La protesta simbolica degli operatori del settore contro le misure anti-Covid del governo
MILANO - Una tromba ha suonato il silenzio, poi circa trecento proprietari e operatori del mondo della ristorazione si sono seduti terra, attorno a sedici tovaglie bianche apparecchiate sul granito del sagrato del Duomo, con piatti di carta e posate di plastica.
Così è andata in scena la protesta organizzata a Milano dalla federazione dei ristorati, analoga a quelle organizzate nelle altre città italiane.

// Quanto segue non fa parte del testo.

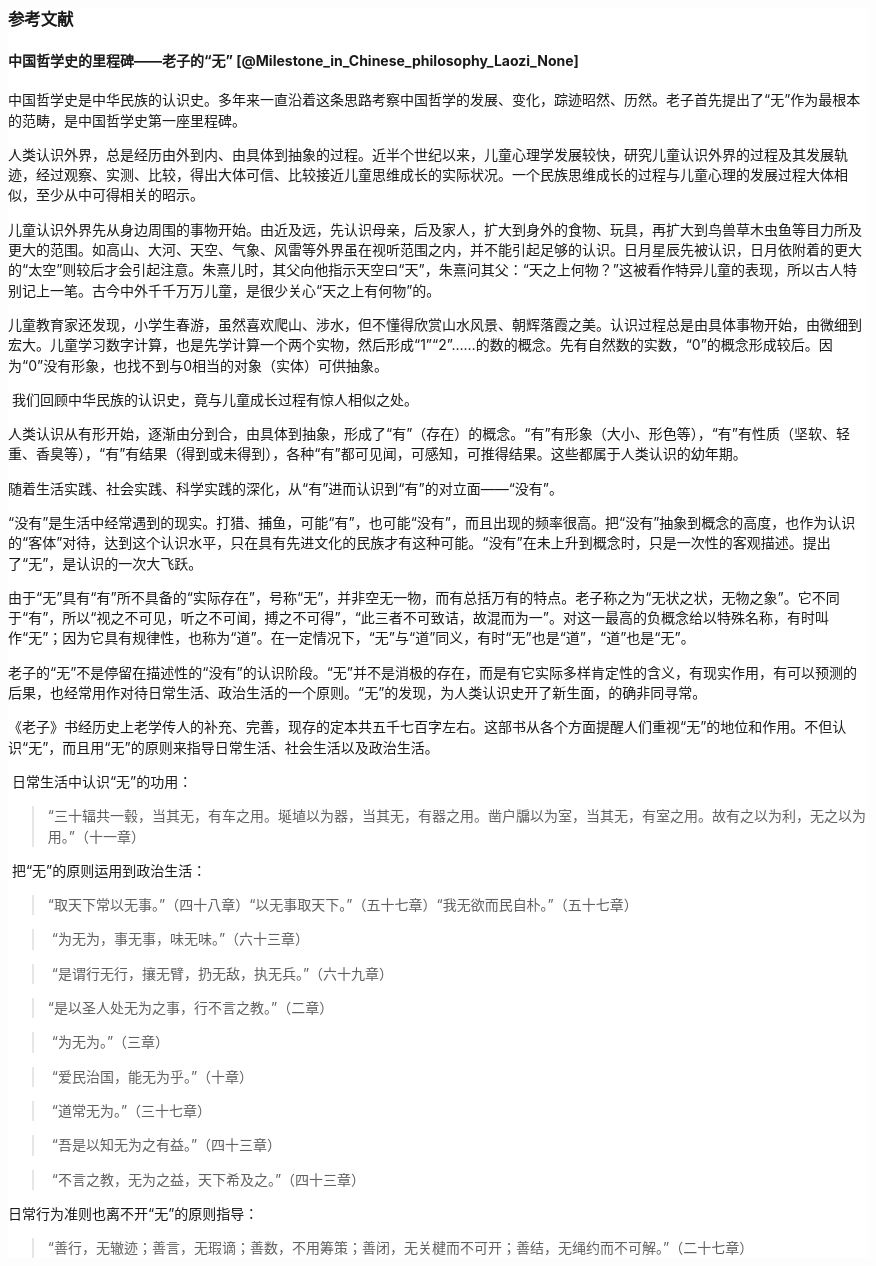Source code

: ### 参考文献

#### 中国哲学史的里程碑——老子的“无” [@Milestone_in_Chinese_philosophy_Laozi_None]

​	中国哲学史是中华民族的认识史。多年来一直沿着这条思路考察中国哲学的发展、变化，踪迹昭然、历然。老子首先提出了“无”作为最根本的范畴，是中国哲学史第一座里程碑。

​	人类认识外界，总是经历由外到内、由具体到抽象的过程。近半个世纪以来，儿童心理学发展较快，研究儿童认识外界的过程及其发展轨迹，经过观察、实测、比较，得出大体可信、比较接近儿童思维成长的实际状况。一个民族思维成长的过程与儿童心理的发展过程大体相似，至少从中可得相关的昭示。

​	儿童认识外界先从身边周围的事物开始。由近及远，先认识母亲，后及家人，扩大到身外的食物、玩具，再扩大到鸟兽草木虫鱼等目力所及更大的范围。如高山、大河、天空、气象、风雷等外界虽在视听范围之内，并不能引起足够的认识。日月星辰先被认识，日月依附着的更大的“太空”则较后才会引起注意。朱熹儿时，其父向他指示天空曰“天”，朱熹问其父：“天之上何物？”这被看作特异儿童的表现，所以古人特别记上一笔。古今中外千千万万儿童，是很少关心“天之上有何物”的。

​	儿童教育家还发现，小学生春游，虽然喜欢爬山、涉水，但不懂得欣赏山水风景、朝辉落霞之美。认识过程总是由具体事物开始，由微细到宏大。儿童学习数字计算，也是先学计算一个两个实物，然后形成“1”“2”……的数的概念。先有自然数的实数，“0”的概念形成较后。因为“0”没有形象，也找不到与0相当的对象（实体）可供抽象。

​	我们回顾中华民族的认识史，竟与儿童成长过程有惊人相似之处。

​	人类认识从有形开始，逐渐由分到合，由具体到抽象，形成了“有”（存在）的概念。“有”有形象（大小、形色等），“有”有性质（坚软、轻重、香臭等），“有”有结果（得到或未得到），各种“有”都可见闻，可感知，可推得结果。这些都属于人类认识的幼年期。

​	随着生活实践、社会实践、科学实践的深化，从“有”进而认识到“有”的对立面——“没有”。

​	“没有”是生活中经常遇到的现实。打猎、捕鱼，可能“有”，也可能“没有”，而且出现的频率很高。把“没有”抽象到概念的高度，也作为认识的“客体”对待，达到这个认识水平，只在具有先进文化的民族才有这种可能。“没有”在未上升到概念时，只是一次性的客观描述。提出了“无”，是认识的一次大飞跃。

​	由于“无”具有“有”所不具备的“实际存在”，号称“无”，并非空无一物，而有总括万有的特点。老子称之为“无状之状，无物之象”。它不同于“有”，所以“视之不可见，听之不可闻，搏之不可得”，“此三者不可致诘，故混而为一”。对这一最高的负概念给以特殊名称，有时叫作“无”；因为它具有规律性，也称为“道”。在一定情况下，“无”与“道”同义，有时“无”也是“道”，“道”也是“无”。

​	老子的“无”不是停留在描述性的“没有”的认识阶段。“无”并不是消极的存在，而是有它实际多样肯定性的含义，有现实作用，有可以预测的后果，也经常用作对待日常生活、政治生活的一个原则。“无”的发现，为人类认识史开了新生面，的确非同寻常。

​	《老子》书经历史上老学传人的补充、完善，现存的定本共五千七百字左右。这部书从各个方面提醒人们重视“无”的地位和作用。不但认识“无”，而且用“无”的原则来指导日常生活、社会生活以及政治生活。

​	日常生活中认识“无”的功用：

> ​	“三十辐共一毂，当其无，有车之用。埏埴以为器，当其无，有器之用。凿户牖以为室，当其无，有室之用。故有之以为利，无之以为用。”（十一章）

​	把“无”的原则运用到政治生活：

> ​	“取天下常以无事。”（四十八章）“以无事取天下。”（五十七章）“我无欲而民自朴。”（五十七章）

> ​	“为无为，事无事，味无味。”（六十三章）

> ​	“是谓行无行，攘无臂，扔无敌，执无兵。”（六十九章）

> “是以圣人处无为之事，行不言之教。”（二章）

> ​	“为无为。”（三章）

> ​	“爱民治国，能无为乎。”（十章）

> ​	“道常无为。”（三十七章）

> ​	“吾是以知无为之有益。”（四十三章）

> ​	“不言之教，无为之益，天下希及之。”（四十三章）

日常行为准则也离不开“无”的原则指导：

> ​	“善行，无辙迹；善言，无瑕谪；善数，不用筹策；善闭，无关楗而不可开；善结，无绳约而不可解。”（二十七章）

«Abbiamo apparecchiato per i piccioni» sorrideva amaro un cameriere, mentre iniziava a parlare il presidente della Federazione italiana pubblici esercizi, Lino Stoppani: «Sappiamo lo sforzo che ha fatto il Governo per trovare risorse, ma serve un rinforzo degli incentivi deliberati ieri con il decreto ristori», ha detto.
«Siamo a terra, dal punto di vista economico e morale, un settore che aveva 97 miliardi di fatturato nel 2019 ne perde 27 quest'anno. Lo paghiamo noi ma anche le città a cui i nostri esercizi danno decoro, lavoro, luce e vivibilità».
A due passi c'è il ristorante Galleria di Pier Galli, che definisce «un disastro» la situazione creata dalle nuove misure anti-Covid. «Prima facevamo poco, perché il centro è a forte vocazione turistica e gli uffici sono in smart working, però qualche spiraglio si intravedeva».
«Bloccarci alle 18 - ha continuato - è stato un colpo di grazia per la ristorazione, precludere la cena non ha senso. Allora, meglio un lockdown totale il più breve possibile ed efficace, però dopo la riapertura vorremmo finalmente operare. Perché abbiamo adottato tutte le precauzioni».